━━━ AVAILABLE RECORDS ━━━
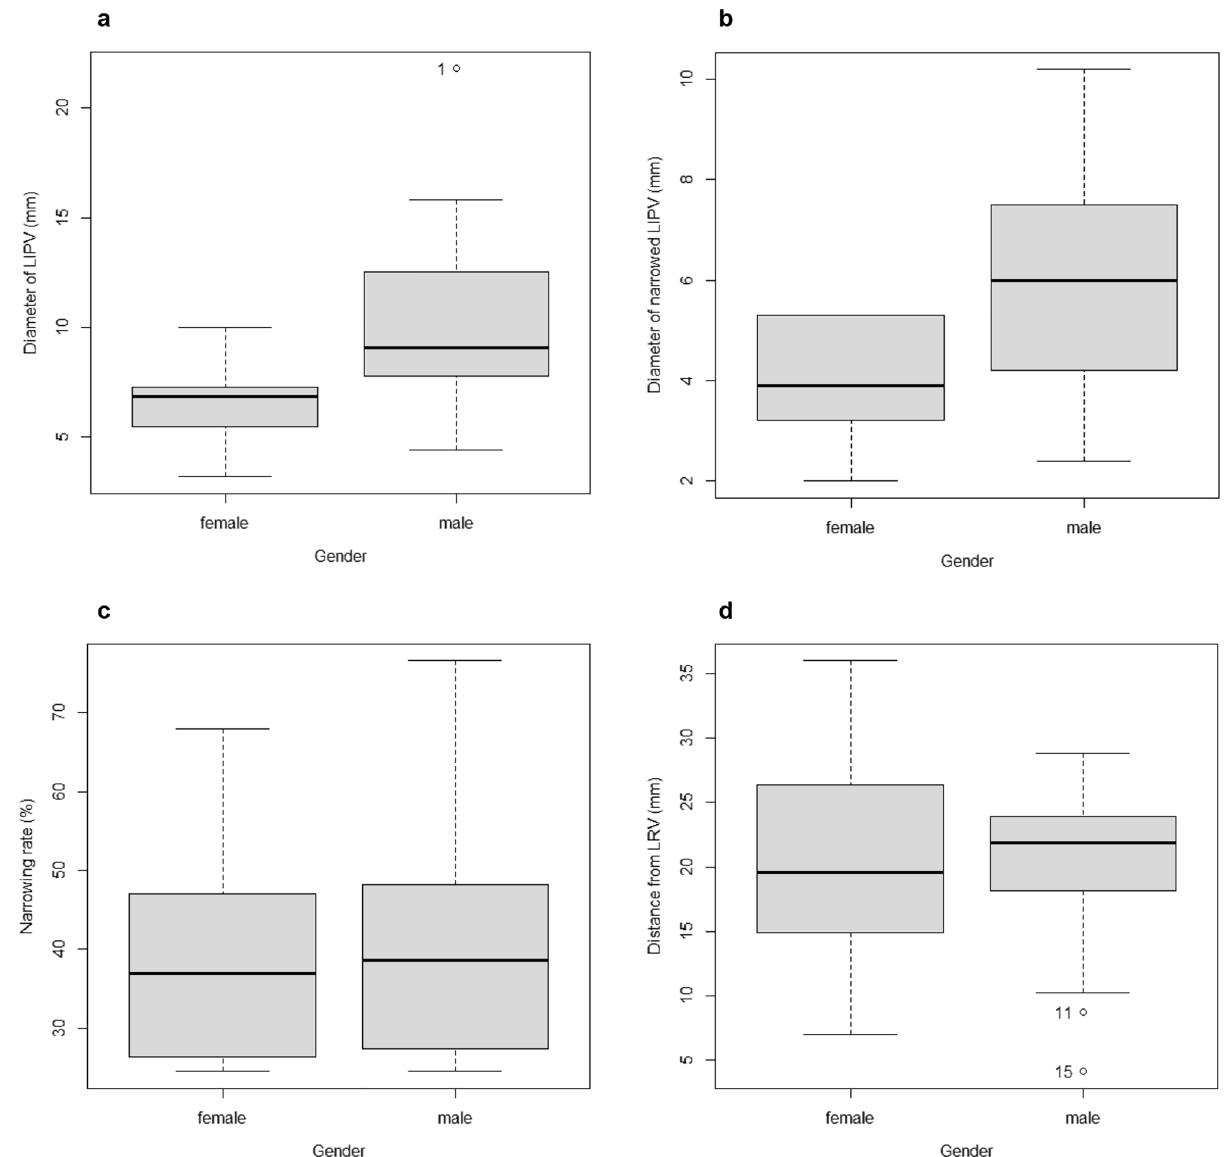
Figure 3. ( a ) Box plot of the diameter of LIPV in relation to sex ( p = 0.0056). ( b ) Box plot of the diameter of narrowed LIPV in relation to sex ( p = 0.013). c Box plot of the narrowing rate in relation to sex ( p = 0.55). d Box plot of the distance from LRV in relation to sex ( p = 0.83). The diameter of LIPV and the diameter of narrowed LIPV were significantly larger in males than in females, whereas no significant differences were observed in the narrowing rate or distance to narrowing from the left renal in the diameter of LIPV between males and females ( p = 0.0056 ) . with a 95% confidence interval of − 6.75 to − 1.32 mm (Fig. 3a). The diameter of narrowed LIPV ranged between 2.0 and 10.2 mm (2.4–10.2 for males and 2.0–5.3 for females), with a mean of 5.1 mm (5.9 for males and 3.9 for females) and standard deviation of 2.3 mm (2.5 for males and 1.2 for females). A significant difference was observed in the diameter of narrowed LIPV between males and females ( p = 0.013 ) . with a 95% confidence interval of − 3.56 to − 0.48 mm (Fig. 3b). The narrowing rate ranged between 24.5 and 76.6% (24.6–76.6 for males and 24.5–67.9 for females), with a mean of 40.6% (41.7 for males and 38.9 for females) and standard deviation of 16.0% (17.3 for males and 14.5 for females). A significant difference was not observed in the narrowing rate between males and females ( p = 0.55 ) (Fig. 3c). The distance to narrowing from the left renal vein ranged between 4.1 and 36.0 mm (4.1–28.8 for males and 7.0–36.0 for females), with a mean of 20.0 mm (19.8 for males and 20.3 for females) and standard deviation of 7.4 mm (7.2 for males and 8.2 for females). A significant difference was not observed in the distance to narrowing between males and females ( p = 0.83 ) (Fig. 3d).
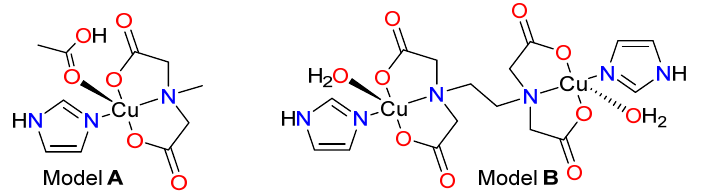
Figure 9. Representation of the theoretical models of 1 used to investigate the noncovalent interac- tions.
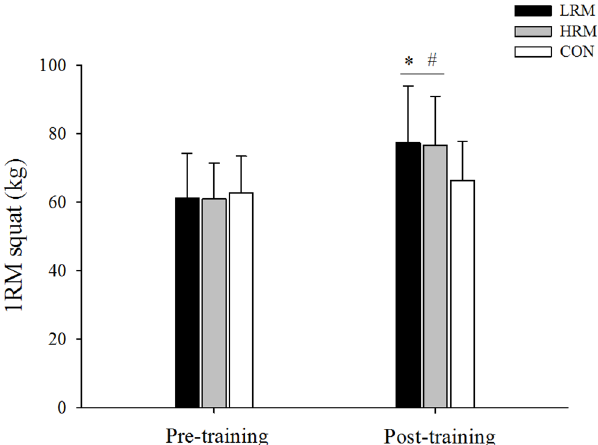
Fig 2. Mean ± SD of squat maximal strength pre and post 9 week of resistance training. LRM, heavy load – low repetition maximum resistance training group. HRM, moderate load – high repetition maximum resistance training group. CON, control group. ( * ) p < 0.05, higher than pre training. (#) p < 0.05, higher than CON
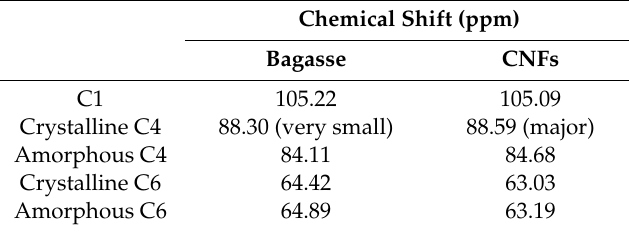
Table 2. Resonance distribution of the main peaks in the 13 C CPMAS NMR spectra of the bagasse fiber and CNFs.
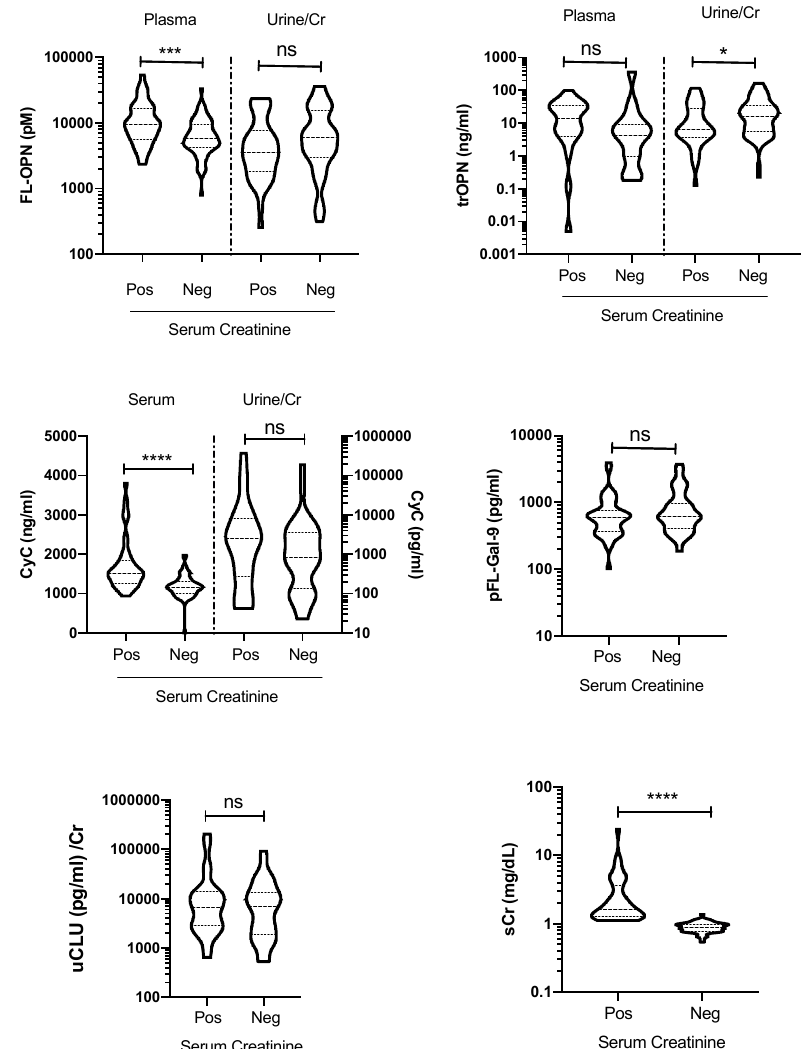
Figure 5. The levels of biomarkers in the plasma (p), serum (s), and urine (u) were assessed in the serum creatinine-positive (Pos) and -negative (Neg) groups. p value is written as: ns, no significant; * p < 0.05, *** p < 0.001, **** p < 0.0001. FL-OPN, full-length osteopontin; tr-OPN, thrombin-cleaved osteopontin; CyC, cystatin C; FL-Gal-9, full-length galectin-9; CLU, clusterin; Cr, creatinine.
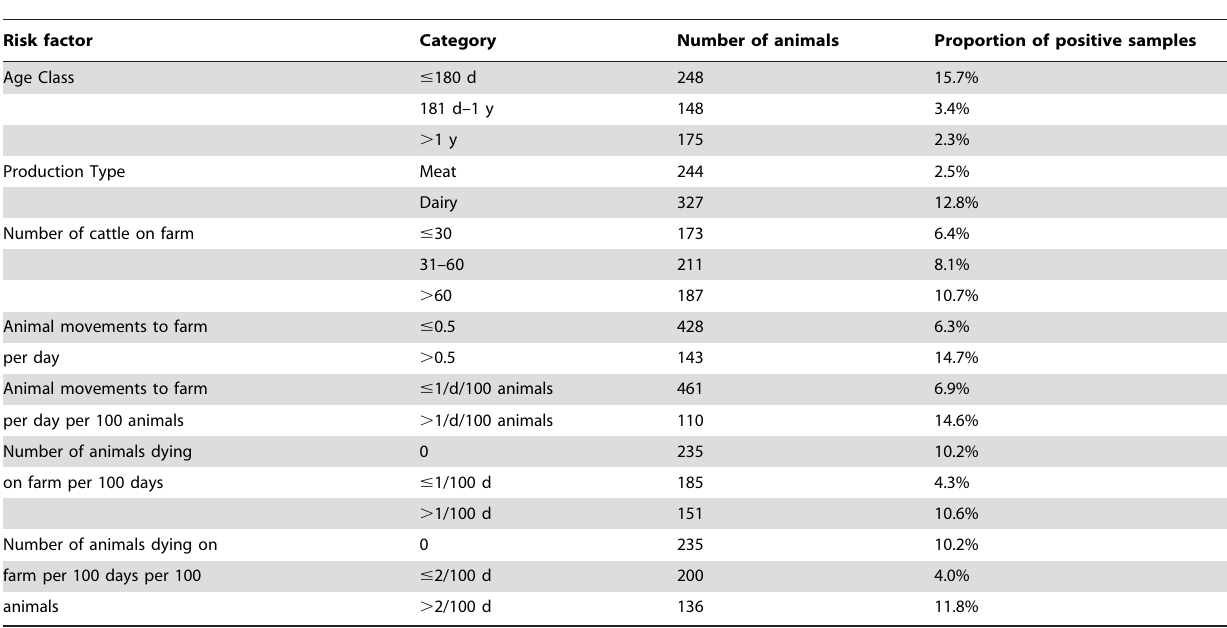
Table 1. Description of risk factors studied in univariate and multivariate logistic regression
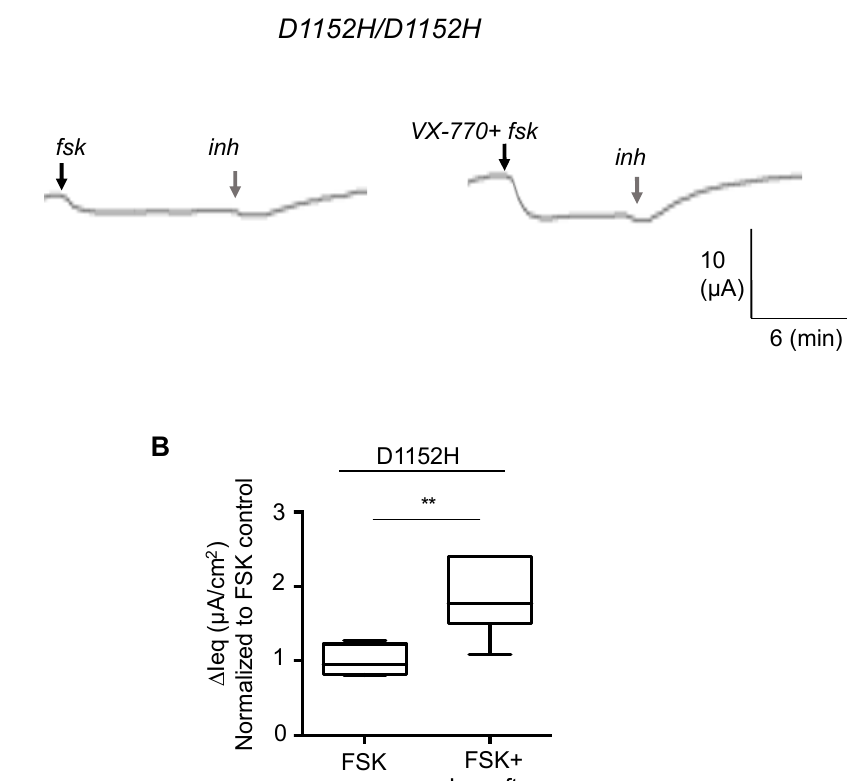
Figure 4. The bicarbonate conductance defect is rescued by ivacaftor. ( A ) Representative current tracings from Ussing chamber studies in Chloride-free bu ff er to study bicarbonate conductance of the CFTR channel in nasal cell cultures from CF patient carrying D1152H / D1152H. ( B ) Bar graph showing the fold increased forskolin (10 µ M) +/ − VX-770 (1 µ M) activated ∆ Ieq compared to forskolin (10 µ M) control ( n = 7 replicates). (** p < 0.01)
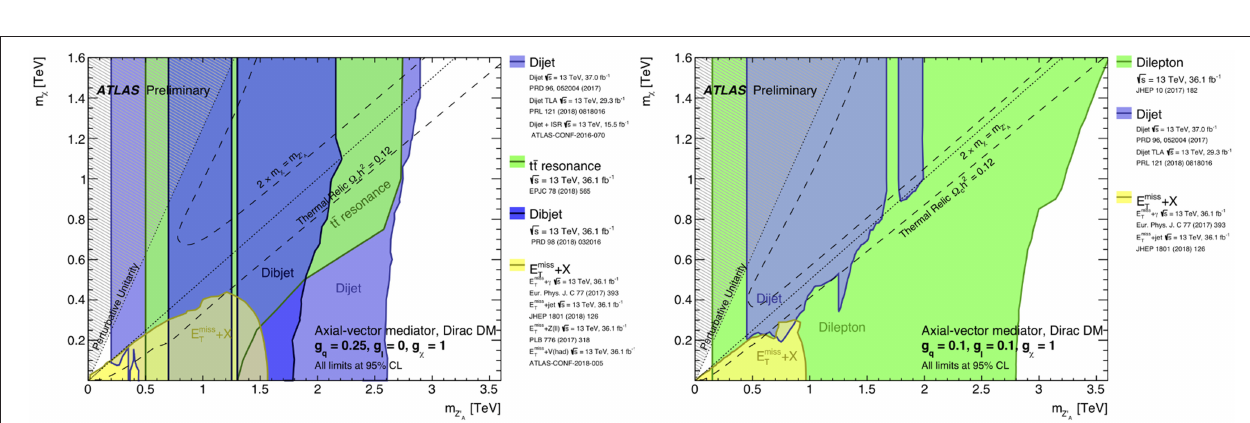
FIGURE 3 | Regions in a DM mass-mediator mass plane excluded at 95% CL by the ATLAS dijet, dilepton and mono-X searches, for axial-vector mediator simplified models with two choices of the couplings: leptophobic scenario (Left) and leptophilic scenario (Right). Exclusions are computed for the DM coupling g χ , the quark coupling q g , universal to all flavors, and the lepton coupling q l , indicated in each plot. The dashed curve “thermal relic" indicate combinations of DM and mediator mass that are consistent with a DM density of (cid:127) 0.12 h 2 and a standard thermal history. A dotted curve indicates the kinematic threshold where the mediator can = decay on-shell into DM. Excluded regions that are in tension with the perturbative unitary considerations are indicated by shading in the upper left corner.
━━━
PROBLEM TO SOLVE
The data above holds the lines to copy: start at the one with "Figure 9. Representation", stop at the one with "Table 2. Resonance", include both, copy them exactly without pictures, and copy nothing else.

RESULT FOR THIS TASK
Figure 9. Representation of the theoretical models of 1 used to investigate the noncovalent interac- tions.
Fig 2. Mean ± SD of squat maximal strength pre and post 9 week of resistance training. LRM, heavy load – low repetition maximum resistance training group. HRM, moderate load – high repetition maximum resistance training group. CON, control group. ( * ) p < 0.05, higher than pre training. (#) p < 0.05, higher than CON
Table 2. Resonance distribution of the main peaks in the 13 C CPMAS NMR spectra of the bagasse fiber and CNFs.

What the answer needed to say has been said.